* [Aim of the task]
Rewrite every line of the records below as a numbered list, and skip any blank lines.
---
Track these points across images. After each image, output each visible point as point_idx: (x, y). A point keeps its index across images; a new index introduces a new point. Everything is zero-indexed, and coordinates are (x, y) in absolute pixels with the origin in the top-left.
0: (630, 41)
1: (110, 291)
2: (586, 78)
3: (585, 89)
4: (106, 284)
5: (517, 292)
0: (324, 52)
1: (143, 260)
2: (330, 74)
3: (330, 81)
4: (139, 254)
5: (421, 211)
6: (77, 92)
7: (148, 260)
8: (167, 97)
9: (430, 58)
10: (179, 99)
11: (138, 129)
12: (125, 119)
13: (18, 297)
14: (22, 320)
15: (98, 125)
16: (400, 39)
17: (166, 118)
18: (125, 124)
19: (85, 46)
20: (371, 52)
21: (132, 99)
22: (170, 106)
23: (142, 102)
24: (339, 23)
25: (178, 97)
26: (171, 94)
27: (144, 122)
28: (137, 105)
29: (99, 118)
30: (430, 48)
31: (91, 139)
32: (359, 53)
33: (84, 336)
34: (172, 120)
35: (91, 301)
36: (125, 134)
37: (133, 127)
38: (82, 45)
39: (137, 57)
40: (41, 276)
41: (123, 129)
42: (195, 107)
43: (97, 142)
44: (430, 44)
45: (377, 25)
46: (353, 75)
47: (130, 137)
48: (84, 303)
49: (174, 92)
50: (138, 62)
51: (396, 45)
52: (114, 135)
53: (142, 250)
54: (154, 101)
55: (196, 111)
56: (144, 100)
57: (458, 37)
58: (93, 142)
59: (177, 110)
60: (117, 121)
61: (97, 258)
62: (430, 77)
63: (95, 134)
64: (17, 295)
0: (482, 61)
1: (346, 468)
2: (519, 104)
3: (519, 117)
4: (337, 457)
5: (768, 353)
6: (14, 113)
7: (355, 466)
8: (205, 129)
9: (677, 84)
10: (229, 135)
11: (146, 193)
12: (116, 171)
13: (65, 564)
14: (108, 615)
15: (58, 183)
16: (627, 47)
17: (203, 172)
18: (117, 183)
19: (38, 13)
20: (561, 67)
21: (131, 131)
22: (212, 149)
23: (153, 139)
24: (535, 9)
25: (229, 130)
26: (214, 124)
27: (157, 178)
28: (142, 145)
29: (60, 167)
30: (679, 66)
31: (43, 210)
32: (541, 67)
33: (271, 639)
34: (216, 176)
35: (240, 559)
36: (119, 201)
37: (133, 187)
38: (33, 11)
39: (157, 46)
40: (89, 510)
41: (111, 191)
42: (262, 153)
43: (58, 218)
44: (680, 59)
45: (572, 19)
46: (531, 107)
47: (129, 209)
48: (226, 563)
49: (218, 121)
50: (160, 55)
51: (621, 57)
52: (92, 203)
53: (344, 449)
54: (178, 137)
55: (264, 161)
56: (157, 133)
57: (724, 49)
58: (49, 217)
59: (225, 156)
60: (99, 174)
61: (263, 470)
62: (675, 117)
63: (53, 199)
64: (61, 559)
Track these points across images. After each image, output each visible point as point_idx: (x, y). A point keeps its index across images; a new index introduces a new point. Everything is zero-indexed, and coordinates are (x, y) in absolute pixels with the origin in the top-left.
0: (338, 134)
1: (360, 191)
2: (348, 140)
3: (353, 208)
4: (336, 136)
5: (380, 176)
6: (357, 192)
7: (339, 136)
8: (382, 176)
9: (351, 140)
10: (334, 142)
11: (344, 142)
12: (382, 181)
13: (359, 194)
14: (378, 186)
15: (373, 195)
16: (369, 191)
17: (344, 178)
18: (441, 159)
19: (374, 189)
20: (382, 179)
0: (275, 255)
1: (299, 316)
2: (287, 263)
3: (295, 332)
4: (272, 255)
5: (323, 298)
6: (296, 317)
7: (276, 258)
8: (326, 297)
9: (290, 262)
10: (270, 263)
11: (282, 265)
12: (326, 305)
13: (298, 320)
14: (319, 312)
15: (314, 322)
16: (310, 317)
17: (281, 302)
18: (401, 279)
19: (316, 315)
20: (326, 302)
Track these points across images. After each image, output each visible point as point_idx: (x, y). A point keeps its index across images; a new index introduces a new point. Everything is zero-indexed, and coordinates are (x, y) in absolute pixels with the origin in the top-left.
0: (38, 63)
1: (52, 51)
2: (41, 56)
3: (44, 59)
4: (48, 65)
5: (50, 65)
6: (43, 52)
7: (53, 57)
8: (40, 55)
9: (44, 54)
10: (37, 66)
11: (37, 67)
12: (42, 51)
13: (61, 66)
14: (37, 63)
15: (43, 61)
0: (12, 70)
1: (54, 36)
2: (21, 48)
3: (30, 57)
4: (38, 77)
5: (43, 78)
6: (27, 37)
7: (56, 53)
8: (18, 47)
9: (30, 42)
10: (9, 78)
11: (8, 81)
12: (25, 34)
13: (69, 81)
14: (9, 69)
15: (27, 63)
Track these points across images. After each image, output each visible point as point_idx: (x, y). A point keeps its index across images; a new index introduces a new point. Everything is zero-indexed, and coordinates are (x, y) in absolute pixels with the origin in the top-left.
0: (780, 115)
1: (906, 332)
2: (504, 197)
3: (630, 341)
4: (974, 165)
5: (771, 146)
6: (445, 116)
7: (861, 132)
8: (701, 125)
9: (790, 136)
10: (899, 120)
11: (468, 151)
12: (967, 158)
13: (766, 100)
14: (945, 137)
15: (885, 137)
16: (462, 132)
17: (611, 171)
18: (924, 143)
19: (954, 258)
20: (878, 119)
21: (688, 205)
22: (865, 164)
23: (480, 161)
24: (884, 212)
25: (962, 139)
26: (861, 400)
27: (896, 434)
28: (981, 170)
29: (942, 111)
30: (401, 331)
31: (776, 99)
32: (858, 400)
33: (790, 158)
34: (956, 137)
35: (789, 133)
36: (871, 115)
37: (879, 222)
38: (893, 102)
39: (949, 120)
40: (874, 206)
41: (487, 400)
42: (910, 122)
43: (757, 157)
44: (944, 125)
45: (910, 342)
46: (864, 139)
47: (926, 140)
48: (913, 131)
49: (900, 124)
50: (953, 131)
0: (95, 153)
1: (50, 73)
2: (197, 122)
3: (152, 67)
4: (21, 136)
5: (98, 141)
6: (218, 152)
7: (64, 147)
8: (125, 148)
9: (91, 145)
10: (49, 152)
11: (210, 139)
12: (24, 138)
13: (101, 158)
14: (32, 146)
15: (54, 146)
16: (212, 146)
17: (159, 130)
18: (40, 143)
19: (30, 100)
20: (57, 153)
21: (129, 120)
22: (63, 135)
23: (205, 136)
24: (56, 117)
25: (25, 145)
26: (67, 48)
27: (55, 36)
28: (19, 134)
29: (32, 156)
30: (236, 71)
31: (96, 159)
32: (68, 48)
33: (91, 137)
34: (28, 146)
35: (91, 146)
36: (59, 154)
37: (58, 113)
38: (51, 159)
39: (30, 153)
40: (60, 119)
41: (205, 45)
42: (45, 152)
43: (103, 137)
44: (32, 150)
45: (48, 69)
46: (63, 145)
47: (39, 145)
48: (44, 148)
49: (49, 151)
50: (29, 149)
---
* [Exercise output]
1. Track these points across images. After each image, output each visible point as point_idx: (x, y). A point keeps its index across images; a new index introduces a new point. Everything is zero-indexed, and coordinates are (x, y) in absolute pixels with the origin in the top-left.
2. 0: (630, 41)
3. 1: (110, 291)
4. 2: (586, 78)
5. 3: (585, 89)
6. 4: (106, 284)
7. 5: (517, 292)
8. 0: (324, 52)
9. 1: (143, 260)
10. 2: (330, 74)
11. 3: (330, 81)
12. 4: (139, 254)
13. 5: (421, 211)
14. 6: (77, 92)
15. 7: (148, 260)
16. 8: (167, 97)
17. 9: (430, 58)
18. 10: (179, 99)
19. 11: (138, 129)
20. 12: (125, 119)
21. 13: (18, 297)
22. 14: (22, 320)
23. 15: (98, 125)
24. 16: (400, 39)
25. 17: (166, 118)
26. 18: (125, 124)
27. 19: (85, 46)
28. 20: (371, 52)
29. 21: (132, 99)
30. 22: (170, 106)
31. 23: (142, 102)
32. 24: (339, 23)
33. 25: (178, 97)
34. 26: (171, 94)
35. 27: (144, 122)
36. 28: (137, 105)
37. 29: (99, 118)
38. 30: (430, 48)
39. 31: (91, 139)
40. 32: (359, 53)
41. 33: (84, 336)
42. 34: (172, 120)
43. 35: (91, 301)
44. 36: (125, 134)
45. 37: (133, 127)
46. 38: (82, 45)
47. 39: (137, 57)
48. 40: (41, 276)
49. 41: (123, 129)
50. 42: (195, 107)
51. 43: (97, 142)
52. 44: (430, 44)
53. 45: (377, 25)
54. 46: (353, 75)
55. 47: (130, 137)
56. 48: (84, 303)
57. 49: (174, 92)
58. 50: (138, 62)
59. 51: (396, 45)
60. 52: (114, 135)
61. 53: (142, 250)
62. 54: (154, 101)
63. 55: (196, 111)
64. 56: (144, 100)
65. 57: (458, 37)
66. 58: (93, 142)
67. 59: (177, 110)
68. 60: (117, 121)
69. 61: (97, 258)
70. 62: (430, 77)
71. 63: (95, 134)
72. 64: (17, 295)
73. 0: (482, 61)
74. 1: (346, 468)
75. 2: (519, 104)
76. 3: (519, 117)
77. 4: (337, 457)
78. 5: (768, 353)
79. 6: (14, 113)
80. 7: (355, 466)
81. 8: (205, 129)
82. 9: (677, 84)
83. 10: (229, 135)
84. 11: (146, 193)
85. 12: (116, 171)
86. 13: (65, 564)
87. 14: (108, 615)
88. 15: (58, 183)
89. 16: (627, 47)
90. 17: (203, 172)
91. 18: (117, 183)
92. 19: (38, 13)
93. 20: (561, 67)
94. 21: (131, 131)
95. 22: (212, 149)
96. 23: (153, 139)
97. 24: (535, 9)
98. 25: (229, 130)
99. 26: (214, 124)
100. 27: (157, 178)
101. 28: (142, 145)
102. 29: (60, 167)
103. 30: (679, 66)
104. 31: (43, 210)
105. 32: (541, 67)
106. 33: (271, 639)
107. 34: (216, 176)
108. 35: (240, 559)
109. 36: (119, 201)
110. 37: (133, 187)
111. 38: (33, 11)
112. 39: (157, 46)
113. 40: (89, 510)
114. 41: (111, 191)
115. 42: (262, 153)
116. 43: (58, 218)
117. 44: (680, 59)
118. 45: (572, 19)
119. 46: (531, 107)
120. 47: (129, 209)
121. 48: (226, 563)
122. 49: (218, 121)
123. 50: (160, 55)
124. 51: (621, 57)
125. 52: (92, 203)
126. 53: (344, 449)
127. 54: (178, 137)
128. 55: (264, 161)
129. 56: (157, 133)
130. 57: (724, 49)
131. 58: (49, 217)
132. 59: (225, 156)
133. 60: (99, 174)
134. 61: (263, 470)
135. 62: (675, 117)
136. 63: (53, 199)
137. 64: (61, 559)
138. Track these points across images. After each image, output each visible point as point_idx: (x, y). A point keeps its index across images; a new index introduces a new point. Everything is zero-indexed, and coordinates are (x, y) in absolute pixels with the origin in the top-left.
139. 0: (338, 134)
140. 1: (360, 191)
141. 2: (348, 140)
142. 3: (353, 208)
143. 4: (336, 136)
144. 5: (380, 176)
145. 6: (357, 192)
146. 7: (339, 136)
147. 8: (382, 176)
148. 9: (351, 140)
149. 10: (334, 142)
150. 11: (344, 142)
151. 12: (382, 181)
152. 13: (359, 194)
153. 14: (378, 186)
154. 15: (373, 195)
155. 16: (369, 191)
156. 17: (344, 178)
157. 18: (441, 159)
158. 19: (374, 189)
159. 20: (382, 179)
160. 0: (275, 255)
161. 1: (299, 316)
162. 2: (287, 263)
163. 3: (295, 332)
164. 4: (272, 255)
165. 5: (323, 298)
166. 6: (296, 317)
167. 7: (276, 258)
168. 8: (326, 297)
169. 9: (290, 262)
170. 10: (270, 263)
171. 11: (282, 265)
172. 12: (326, 305)
173. 13: (298, 320)
174. 14: (319, 312)
175. 15: (314, 322)
176. 16: (310, 317)
177. 17: (281, 302)
178. 18: (401, 279)
179. 19: (316, 315)
180. 20: (326, 302)
181. Track these points across images. After each image, output each visible point as point_idx: (x, y). A point keeps its index across images; a new index introduces a new point. Everything is zero-indexed, and coordinates are (x, y) in absolute pixels with the origin in the top-left.
182. 0: (38, 63)
183. 1: (52, 51)
184. 2: (41, 56)
185. 3: (44, 59)
186. 4: (48, 65)
187. 5: (50, 65)
188. 6: (43, 52)
189. 7: (53, 57)
190. 8: (40, 55)
191. 9: (44, 54)
192. 10: (37, 66)
193. 11: (37, 67)
194. 12: (42, 51)
195. 13: (61, 66)
196. 14: (37, 63)
197. 15: (43, 61)
198. 0: (12, 70)
199. 1: (54, 36)
200. 2: (21, 48)
201. 3: (30, 57)
202. 4: (38, 77)
203. 5: (43, 78)
204. 6: (27, 37)
205. 7: (56, 53)
206. 8: (18, 47)
207. 9: (30, 42)
208. 10: (9, 78)
209. 11: (8, 81)
210. 12: (25, 34)
211. 13: (69, 81)
212. 14: (9, 69)
213. 15: (27, 63)
214. Track these points across images. After each image, output each visible point as point_idx: (x, y). A point keeps its index across images; a new index introduces a new point. Everything is zero-indexed, and coordinates are (x, y) in absolute pixels with the origin in the top-left.
215. 0: (780, 115)
216. 1: (906, 332)
217. 2: (504, 197)
218. 3: (630, 341)
219. 4: (974, 165)
220. 5: (771, 146)
221. 6: (445, 116)
222. 7: (861, 132)
223. 8: (701, 125)
224. 9: (790, 136)
225. 10: (899, 120)
226. 11: (468, 151)
227. 12: (967, 158)
228. 13: (766, 100)
229. 14: (945, 137)
230. 15: (885, 137)
231. 16: (462, 132)
232. 17: (611, 171)
233. 18: (924, 143)
234. 19: (954, 258)
235. 20: (878, 119)
236. 21: (688, 205)
237. 22: (865, 164)
238. 23: (480, 161)
239. 24: (884, 212)
240. 25: (962, 139)
241. 26: (861, 400)
242. 27: (896, 434)
243. 28: (981, 170)
244. 29: (942, 111)
245. 30: (401, 331)
246. 31: (776, 99)
247. 32: (858, 400)
248. 33: (790, 158)
249. 34: (956, 137)
250. 35: (789, 133)
251. 36: (871, 115)
252. 37: (879, 222)
253. 38: (893, 102)
254. 39: (949, 120)
255. 40: (874, 206)
256. 41: (487, 400)
257. 42: (910, 122)
258. 43: (757, 157)
259. 44: (944, 125)
260. 45: (910, 342)
261. 46: (864, 139)
262. 47: (926, 140)
263. 48: (913, 131)
264. 49: (900, 124)
265. 50: (953, 131)
266. 0: (95, 153)
267. 1: (50, 73)
268. 2: (197, 122)
269. 3: (152, 67)
270. 4: (21, 136)
271. 5: (98, 141)
272. 6: (218, 152)
273. 7: (64, 147)
274. 8: (125, 148)
275. 9: (91, 145)
276. 10: (49, 152)
277. 11: (210, 139)
278. 12: (24, 138)
279. 13: (101, 158)
280. 14: (32, 146)
281. 15: (54, 146)
282. 16: (212, 146)
283. 17: (159, 130)
284. 18: (40, 143)
285. 19: (30, 100)
286. 20: (57, 153)
287. 21: (129, 120)
288. 22: (63, 135)
289. 23: (205, 136)
290. 24: (56, 117)
291. 25: (25, 145)
292. 26: (67, 48)
293. 27: (55, 36)
294. 28: (19, 134)
295. 29: (32, 156)
296. 30: (236, 71)
297. 31: (96, 159)
298. 32: (68, 48)
299. 33: (91, 137)
300. 34: (28, 146)
301. 35: (91, 146)
302. 36: (59, 154)
303. 37: (58, 113)
304. 38: (51, 159)
305. 39: (30, 153)
306. 40: (60, 119)
307. 41: (205, 45)
308. 42: (45, 152)
309. 43: (103, 137)
310. 44: (32, 150)
311. 45: (48, 69)
312. 46: (63, 145)
313. 47: (39, 145)
314. 48: (44, 148)
315. 49: (49, 151)
316. 50: (29, 149)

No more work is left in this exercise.